Легкий ветер с моря трепал его поредевшие волосы.
– Я буду говорить очень непосольские слова, – объявил он, – я собираюсь рассказать вам, что я испытываю на самом деле.
Может быть, Минтон вдохнул слишком много ацетоновых паров, а может, он предчувствовал, что случится со всеми, кроме меня. Во всяком случае, он произнес удивительно боконистскую речь.
– Мы собрались здесь, друзья мои, – сказал он, – чтобы почтить память «Сита мусеники за зимокарацию», память детей, всех детей, убиенных на войне. Обычно в такие дни этих детей называют мужчинами. Но я не могу назвать их мужчинами по той простой причине, что в той же войне, в которой погибли «Сито мусенкки за зимокарацию», погиб и мой сын.

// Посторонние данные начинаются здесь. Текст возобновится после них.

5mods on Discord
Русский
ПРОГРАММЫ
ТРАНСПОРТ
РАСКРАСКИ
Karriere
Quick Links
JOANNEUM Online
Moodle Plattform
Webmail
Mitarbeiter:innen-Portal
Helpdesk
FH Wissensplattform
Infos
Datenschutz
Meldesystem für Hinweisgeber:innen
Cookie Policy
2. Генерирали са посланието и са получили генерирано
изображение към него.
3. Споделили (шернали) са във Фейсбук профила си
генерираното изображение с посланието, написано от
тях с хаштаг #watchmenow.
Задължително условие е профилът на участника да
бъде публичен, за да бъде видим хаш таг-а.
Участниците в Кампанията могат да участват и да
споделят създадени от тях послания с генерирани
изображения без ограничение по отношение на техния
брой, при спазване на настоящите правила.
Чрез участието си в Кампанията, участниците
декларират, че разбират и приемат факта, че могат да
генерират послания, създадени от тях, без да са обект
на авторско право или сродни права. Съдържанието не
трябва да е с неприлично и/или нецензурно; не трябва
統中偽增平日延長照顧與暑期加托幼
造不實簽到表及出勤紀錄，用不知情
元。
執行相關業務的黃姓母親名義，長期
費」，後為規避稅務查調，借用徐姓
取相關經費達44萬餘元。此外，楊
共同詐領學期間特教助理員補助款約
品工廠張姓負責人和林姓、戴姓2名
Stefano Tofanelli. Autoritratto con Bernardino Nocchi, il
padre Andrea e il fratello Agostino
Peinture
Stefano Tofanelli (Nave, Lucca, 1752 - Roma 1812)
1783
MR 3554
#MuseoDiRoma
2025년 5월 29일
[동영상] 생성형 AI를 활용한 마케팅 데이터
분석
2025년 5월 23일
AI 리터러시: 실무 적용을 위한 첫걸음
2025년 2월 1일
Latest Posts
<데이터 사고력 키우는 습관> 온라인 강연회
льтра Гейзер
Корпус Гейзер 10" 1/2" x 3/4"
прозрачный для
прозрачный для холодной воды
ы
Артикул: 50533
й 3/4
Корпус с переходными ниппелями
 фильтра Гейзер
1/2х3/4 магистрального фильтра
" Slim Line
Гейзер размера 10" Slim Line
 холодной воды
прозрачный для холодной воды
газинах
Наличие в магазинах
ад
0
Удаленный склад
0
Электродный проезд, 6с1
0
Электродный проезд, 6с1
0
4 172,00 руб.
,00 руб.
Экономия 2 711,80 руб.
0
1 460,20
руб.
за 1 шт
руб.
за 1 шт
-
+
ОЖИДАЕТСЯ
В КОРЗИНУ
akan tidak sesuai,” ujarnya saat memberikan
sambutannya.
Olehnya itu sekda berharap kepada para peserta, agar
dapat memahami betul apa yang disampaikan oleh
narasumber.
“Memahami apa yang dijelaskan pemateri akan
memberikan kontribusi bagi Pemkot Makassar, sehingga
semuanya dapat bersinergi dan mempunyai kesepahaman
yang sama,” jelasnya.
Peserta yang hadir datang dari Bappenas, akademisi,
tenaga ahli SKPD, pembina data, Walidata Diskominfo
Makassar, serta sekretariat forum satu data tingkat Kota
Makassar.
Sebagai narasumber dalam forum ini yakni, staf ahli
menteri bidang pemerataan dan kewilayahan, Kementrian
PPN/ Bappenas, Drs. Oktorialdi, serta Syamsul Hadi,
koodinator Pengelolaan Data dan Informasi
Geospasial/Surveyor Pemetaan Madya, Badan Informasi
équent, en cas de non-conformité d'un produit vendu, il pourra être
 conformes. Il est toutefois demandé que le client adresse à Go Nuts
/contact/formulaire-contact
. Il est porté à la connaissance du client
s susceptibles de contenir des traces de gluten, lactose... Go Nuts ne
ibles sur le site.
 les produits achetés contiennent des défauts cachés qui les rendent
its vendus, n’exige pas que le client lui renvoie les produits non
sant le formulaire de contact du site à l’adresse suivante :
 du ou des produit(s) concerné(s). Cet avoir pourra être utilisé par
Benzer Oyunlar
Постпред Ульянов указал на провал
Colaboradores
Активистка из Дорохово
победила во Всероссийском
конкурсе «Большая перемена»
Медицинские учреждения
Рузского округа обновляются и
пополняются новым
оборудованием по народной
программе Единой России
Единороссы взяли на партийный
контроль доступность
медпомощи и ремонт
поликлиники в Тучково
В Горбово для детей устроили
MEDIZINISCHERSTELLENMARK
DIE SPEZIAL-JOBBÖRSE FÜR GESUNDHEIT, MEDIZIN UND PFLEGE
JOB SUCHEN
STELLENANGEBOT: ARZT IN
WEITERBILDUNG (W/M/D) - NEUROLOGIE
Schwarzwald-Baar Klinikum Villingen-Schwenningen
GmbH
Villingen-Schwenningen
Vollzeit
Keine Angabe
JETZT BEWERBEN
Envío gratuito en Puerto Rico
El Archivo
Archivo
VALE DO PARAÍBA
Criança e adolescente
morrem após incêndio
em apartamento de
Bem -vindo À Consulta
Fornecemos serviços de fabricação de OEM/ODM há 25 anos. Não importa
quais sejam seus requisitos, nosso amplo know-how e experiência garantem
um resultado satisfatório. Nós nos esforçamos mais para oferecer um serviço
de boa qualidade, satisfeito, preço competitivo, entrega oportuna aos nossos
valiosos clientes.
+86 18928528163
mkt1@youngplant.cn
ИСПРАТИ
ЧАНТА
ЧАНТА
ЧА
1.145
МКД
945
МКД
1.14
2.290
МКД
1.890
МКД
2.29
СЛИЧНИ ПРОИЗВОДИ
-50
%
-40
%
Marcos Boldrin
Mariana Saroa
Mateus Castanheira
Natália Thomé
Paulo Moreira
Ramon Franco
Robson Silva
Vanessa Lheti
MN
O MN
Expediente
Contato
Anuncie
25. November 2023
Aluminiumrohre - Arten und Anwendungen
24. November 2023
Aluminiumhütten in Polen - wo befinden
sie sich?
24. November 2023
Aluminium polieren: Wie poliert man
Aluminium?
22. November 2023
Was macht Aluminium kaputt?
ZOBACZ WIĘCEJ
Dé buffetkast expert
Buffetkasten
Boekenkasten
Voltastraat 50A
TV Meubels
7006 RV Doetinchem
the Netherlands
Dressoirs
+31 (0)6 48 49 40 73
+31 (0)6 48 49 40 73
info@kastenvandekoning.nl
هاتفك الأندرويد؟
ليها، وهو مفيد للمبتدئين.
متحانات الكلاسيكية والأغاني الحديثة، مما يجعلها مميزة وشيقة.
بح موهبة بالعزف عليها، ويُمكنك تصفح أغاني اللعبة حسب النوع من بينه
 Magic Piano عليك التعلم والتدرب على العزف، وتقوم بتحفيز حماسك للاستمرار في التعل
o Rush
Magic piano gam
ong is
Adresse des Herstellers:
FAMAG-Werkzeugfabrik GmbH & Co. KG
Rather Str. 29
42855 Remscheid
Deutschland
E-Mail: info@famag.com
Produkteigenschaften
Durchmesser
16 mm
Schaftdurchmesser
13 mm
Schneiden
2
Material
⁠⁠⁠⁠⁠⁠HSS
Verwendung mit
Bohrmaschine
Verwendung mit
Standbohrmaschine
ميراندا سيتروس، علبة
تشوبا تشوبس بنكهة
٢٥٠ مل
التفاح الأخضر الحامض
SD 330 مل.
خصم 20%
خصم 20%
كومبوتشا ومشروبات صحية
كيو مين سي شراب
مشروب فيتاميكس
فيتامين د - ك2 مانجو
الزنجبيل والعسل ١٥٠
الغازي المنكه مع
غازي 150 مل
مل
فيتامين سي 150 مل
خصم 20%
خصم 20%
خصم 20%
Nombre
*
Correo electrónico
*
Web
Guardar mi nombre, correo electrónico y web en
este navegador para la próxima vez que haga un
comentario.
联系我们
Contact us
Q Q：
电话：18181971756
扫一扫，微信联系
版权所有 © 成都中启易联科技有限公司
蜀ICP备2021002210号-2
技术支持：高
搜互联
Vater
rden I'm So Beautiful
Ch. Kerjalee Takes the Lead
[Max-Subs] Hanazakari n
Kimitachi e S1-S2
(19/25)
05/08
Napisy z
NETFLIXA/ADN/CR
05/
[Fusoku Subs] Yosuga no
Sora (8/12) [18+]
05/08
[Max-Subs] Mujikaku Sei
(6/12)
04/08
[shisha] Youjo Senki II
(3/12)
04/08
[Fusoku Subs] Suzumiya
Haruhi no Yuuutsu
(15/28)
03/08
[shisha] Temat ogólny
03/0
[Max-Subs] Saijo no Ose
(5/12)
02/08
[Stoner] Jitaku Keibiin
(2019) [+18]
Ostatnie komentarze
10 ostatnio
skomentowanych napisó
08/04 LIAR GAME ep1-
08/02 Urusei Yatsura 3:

И душа моя требует, чтобы я горевал не по мужчине, а по своему ребенку.
Я вовсе не хочу сказать, что дети на войне, если им приходится умирать, умирают хуже мужчин. К их вечной славе и нашему вечному стыду, они умирают именно как мужчины, тем самым оправдывая мужественное ликование патриотических празднеств.
Но все равно все они – убитые дети.
И я предлагаю вам: если уж мы хотим проявить искреннее уважение к памяти ста погибших детей Сан-Лоренцо, то будет лучше всего, если мы проявим презрение к тому, что их убило, иначе говоря – к глупости и злобности рода человеческого.
Может быть, вспоминая о войнах, мы должны были бы снять с себя одежду и выкраситься в синий цвет, встать на четвереньки и хрюкать, как свиньи. Несомненно, это больше соответствовало бы случаю, чем пышные речи, и реяние знамен, и пальба хорошо смазанных пушек.